◆ Exercise goal:
From the line containing "Effective Date" to the last line of the records below, repeat every line exactly and add nothing else.
# # # # #
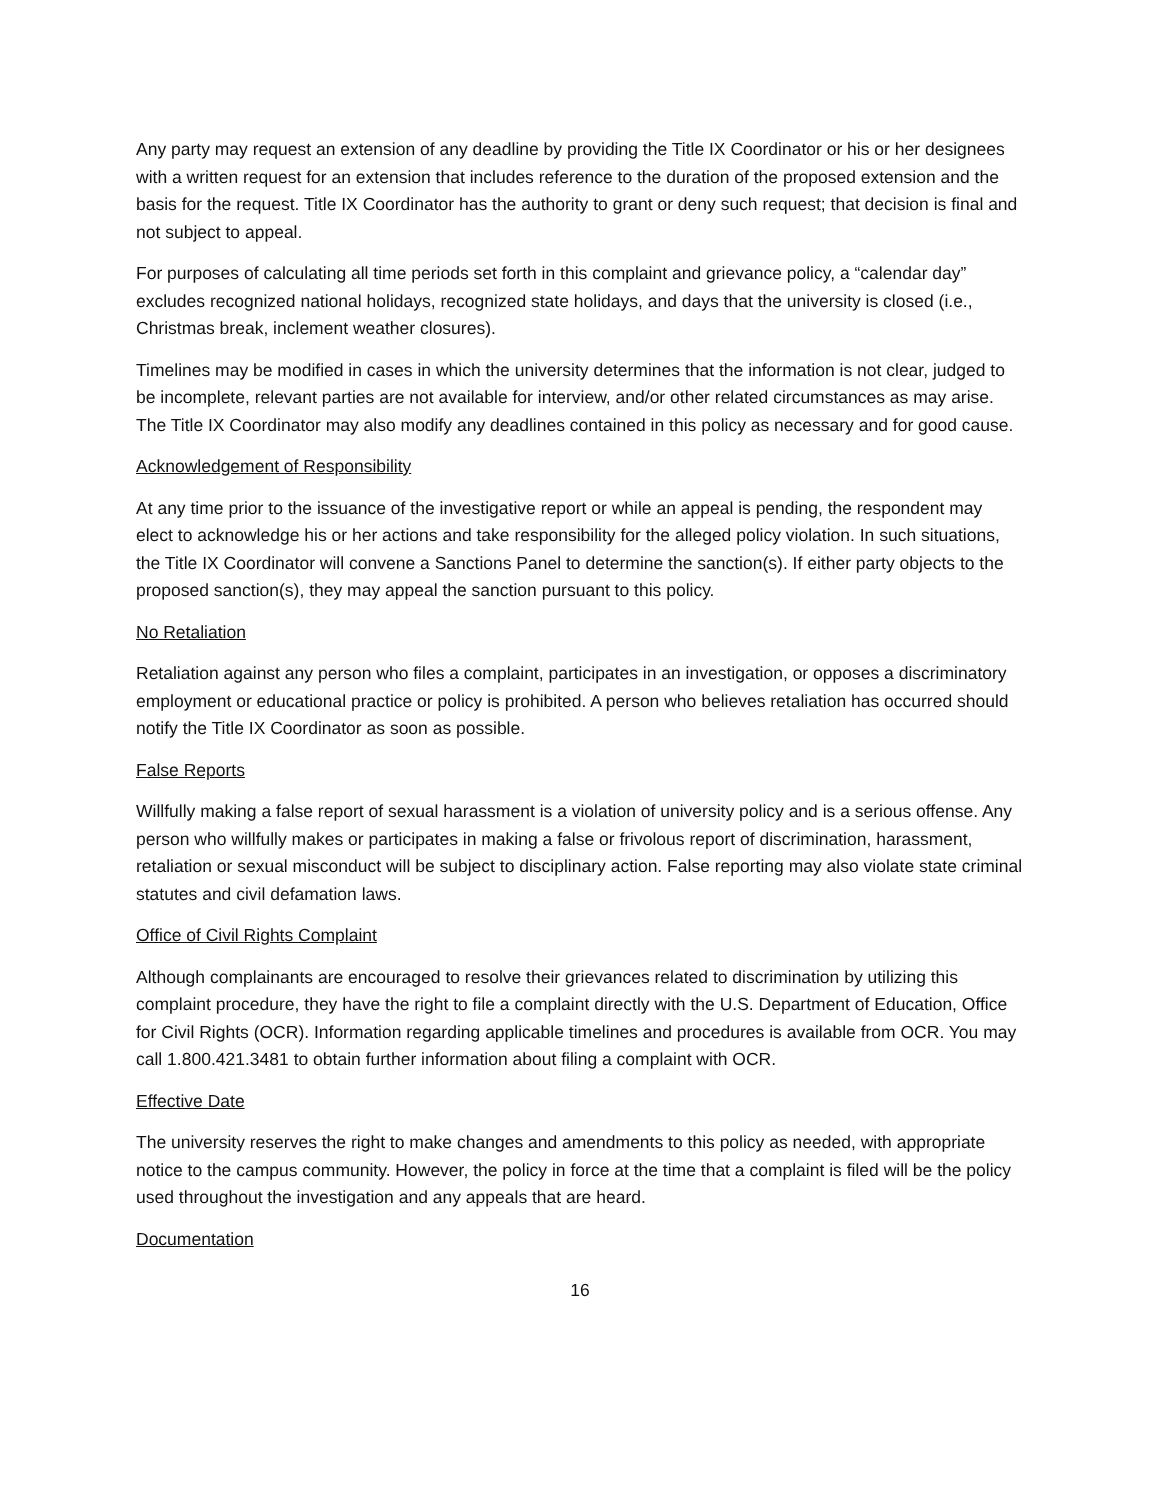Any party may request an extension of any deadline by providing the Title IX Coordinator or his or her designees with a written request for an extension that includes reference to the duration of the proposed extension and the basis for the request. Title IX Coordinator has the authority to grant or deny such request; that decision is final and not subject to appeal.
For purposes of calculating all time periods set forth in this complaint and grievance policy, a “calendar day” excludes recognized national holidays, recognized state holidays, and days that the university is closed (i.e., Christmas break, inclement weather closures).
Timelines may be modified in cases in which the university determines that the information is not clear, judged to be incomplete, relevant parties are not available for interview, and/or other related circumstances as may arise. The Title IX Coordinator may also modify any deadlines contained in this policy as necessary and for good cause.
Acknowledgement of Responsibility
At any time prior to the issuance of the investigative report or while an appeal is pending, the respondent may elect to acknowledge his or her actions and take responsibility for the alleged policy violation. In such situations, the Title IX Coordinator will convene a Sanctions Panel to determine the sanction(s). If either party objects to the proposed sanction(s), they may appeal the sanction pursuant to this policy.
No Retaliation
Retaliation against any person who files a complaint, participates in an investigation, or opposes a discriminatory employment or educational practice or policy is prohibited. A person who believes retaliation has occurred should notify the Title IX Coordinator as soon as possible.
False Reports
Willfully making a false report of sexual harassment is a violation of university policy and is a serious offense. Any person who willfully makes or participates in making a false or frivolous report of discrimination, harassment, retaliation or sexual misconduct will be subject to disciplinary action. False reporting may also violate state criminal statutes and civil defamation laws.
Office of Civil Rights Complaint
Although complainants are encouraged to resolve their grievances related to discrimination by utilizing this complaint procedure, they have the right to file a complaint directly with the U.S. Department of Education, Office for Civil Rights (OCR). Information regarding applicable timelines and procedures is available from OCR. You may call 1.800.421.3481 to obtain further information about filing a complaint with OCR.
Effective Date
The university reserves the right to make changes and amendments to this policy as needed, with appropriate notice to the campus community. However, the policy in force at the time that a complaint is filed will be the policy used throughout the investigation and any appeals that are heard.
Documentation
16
# # # # #
◆ Result of the exercise:
Effective Date
The university reserves the right to make changes and amendments to this policy as needed, with appropriate notice to the campus community. However, the policy in force at the time that a complaint is filed will be the policy used throughout the investigation and any appeals that are heard.
Documentation
16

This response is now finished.